**HOW TO COMPLETE THIS TASK:**
Copy every line of the entries that has the string "during" in it.

**DATASET EXTRACT:**
------
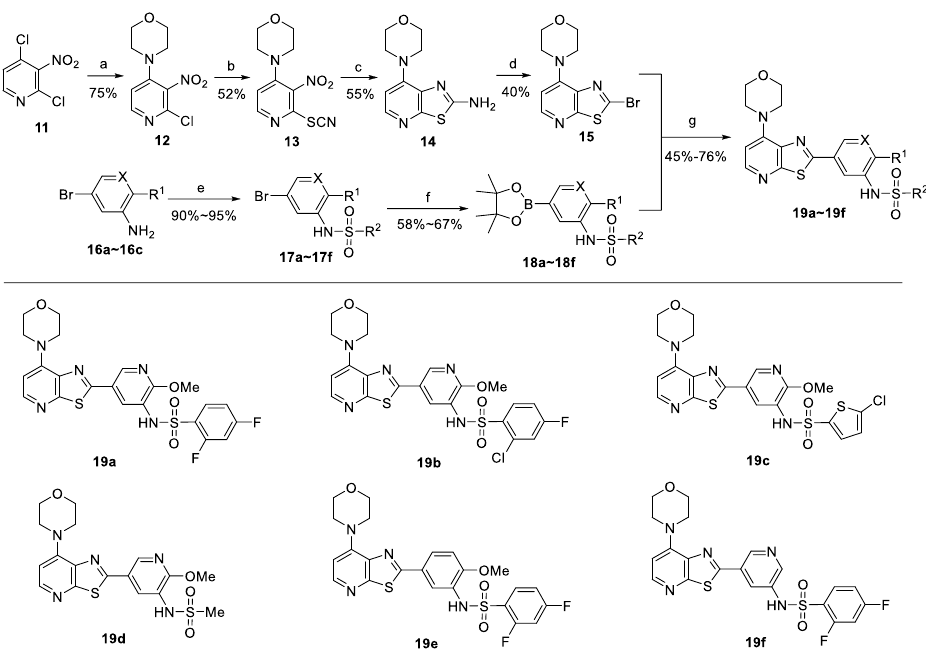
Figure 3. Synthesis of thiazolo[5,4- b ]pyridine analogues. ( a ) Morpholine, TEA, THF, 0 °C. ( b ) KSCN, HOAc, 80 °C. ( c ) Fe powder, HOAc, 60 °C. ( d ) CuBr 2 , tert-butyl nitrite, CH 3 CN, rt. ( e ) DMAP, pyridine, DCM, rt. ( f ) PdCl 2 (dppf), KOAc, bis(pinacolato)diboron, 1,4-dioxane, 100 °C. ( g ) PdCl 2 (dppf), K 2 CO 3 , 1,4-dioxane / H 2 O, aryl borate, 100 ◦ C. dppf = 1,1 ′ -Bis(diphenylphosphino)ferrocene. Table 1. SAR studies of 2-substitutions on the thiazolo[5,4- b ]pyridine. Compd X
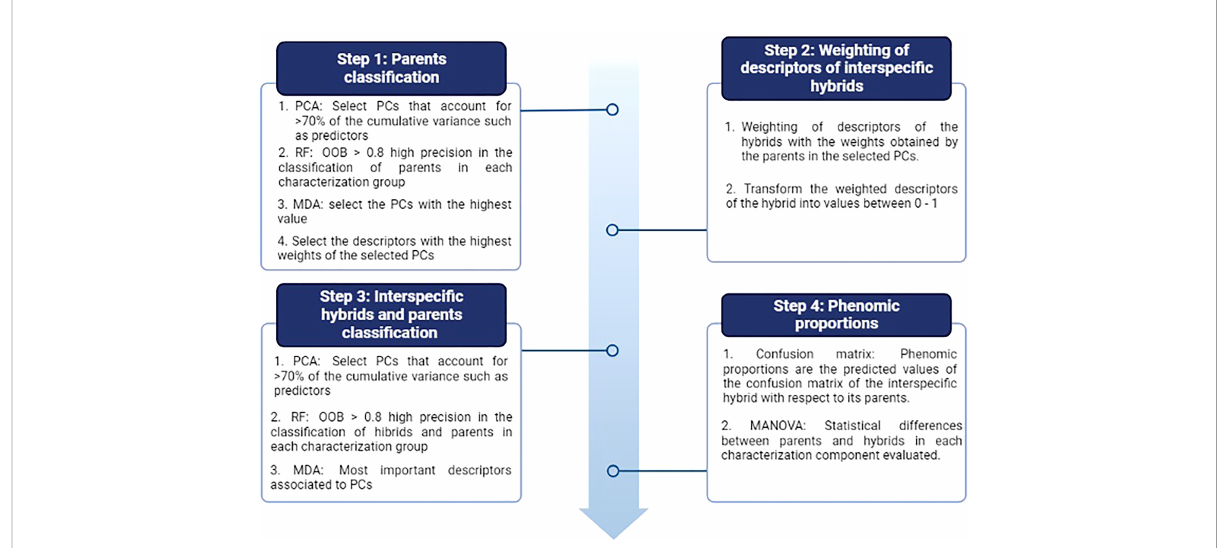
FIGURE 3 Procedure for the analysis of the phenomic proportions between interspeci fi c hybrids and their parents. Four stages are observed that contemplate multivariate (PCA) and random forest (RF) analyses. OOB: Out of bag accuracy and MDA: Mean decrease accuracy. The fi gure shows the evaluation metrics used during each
------
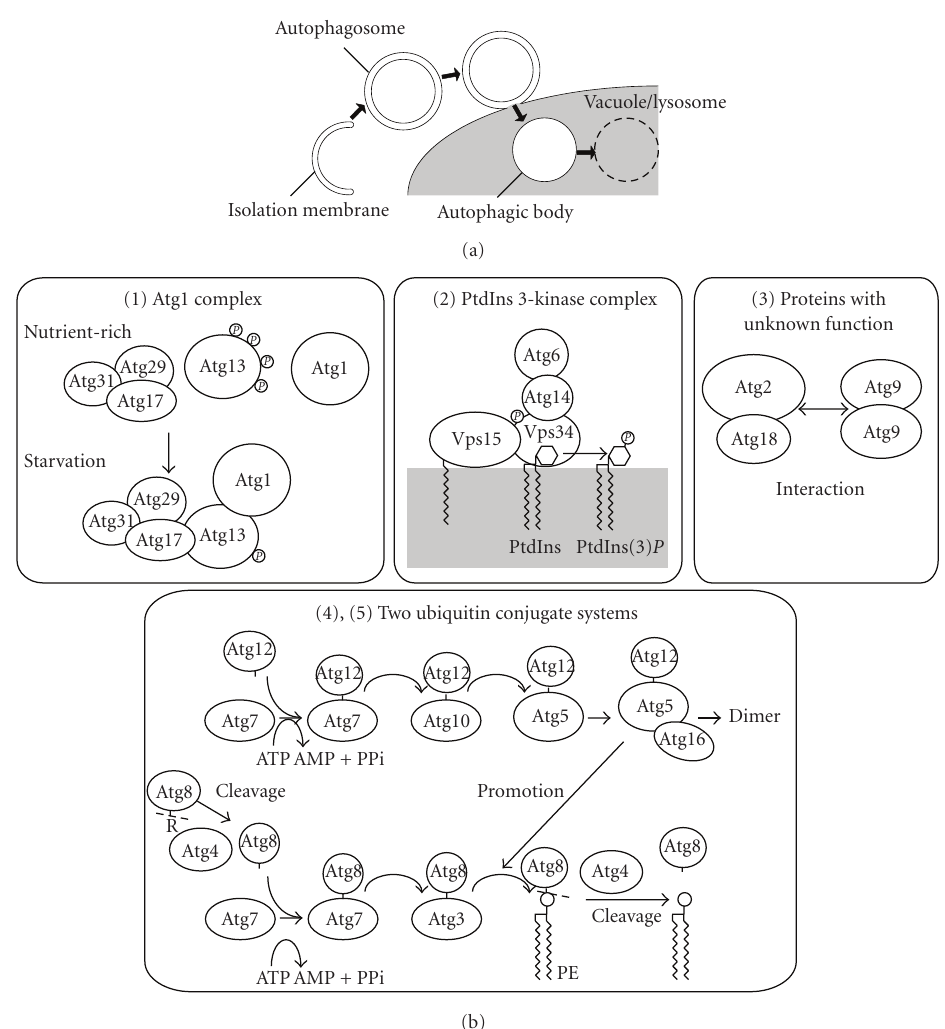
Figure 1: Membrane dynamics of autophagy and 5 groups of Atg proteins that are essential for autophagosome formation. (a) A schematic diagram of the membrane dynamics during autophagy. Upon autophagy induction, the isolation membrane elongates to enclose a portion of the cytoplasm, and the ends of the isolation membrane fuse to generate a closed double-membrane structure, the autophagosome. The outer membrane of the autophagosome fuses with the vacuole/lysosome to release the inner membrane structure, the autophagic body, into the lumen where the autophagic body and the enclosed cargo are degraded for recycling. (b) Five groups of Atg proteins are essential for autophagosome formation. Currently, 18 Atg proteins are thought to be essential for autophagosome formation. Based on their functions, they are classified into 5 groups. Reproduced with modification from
------
**TASK OUTPUT:**
FIGURE 3 Procedure for the analysis of the phenomic proportions between interspeci fi c hybrids and their parents. Four stages are observed that contemplate multivariate (PCA) and random forest (RF) analyses. OOB: Out of bag accuracy and MDA: Mean decrease accuracy. The fi gure shows the evaluation metrics used during each
Figure 1: Membrane dynamics of autophagy and 5 groups of Atg proteins that are essential for autophagosome formation. (a) A schematic diagram of the membrane dynamics during autophagy. Upon autophagy induction, the isolation membrane elongates to enclose a portion of the cytoplasm, and the ends of the isolation membrane fuse to generate a closed double-membrane structure, the autophagosome. The outer membrane of the autophagosome fuses with the vacuole/lysosome to release the inner membrane structure, the autophagic body, into the lumen where the autophagic body and the enclosed cargo are degraded for recycling. (b) Five groups of Atg proteins are essential for autophagosome formation. Currently, 18 Atg proteins are thought to be essential for autophagosome formation. Based on their functions, they are classified into 5 groups. Reproduced with modification from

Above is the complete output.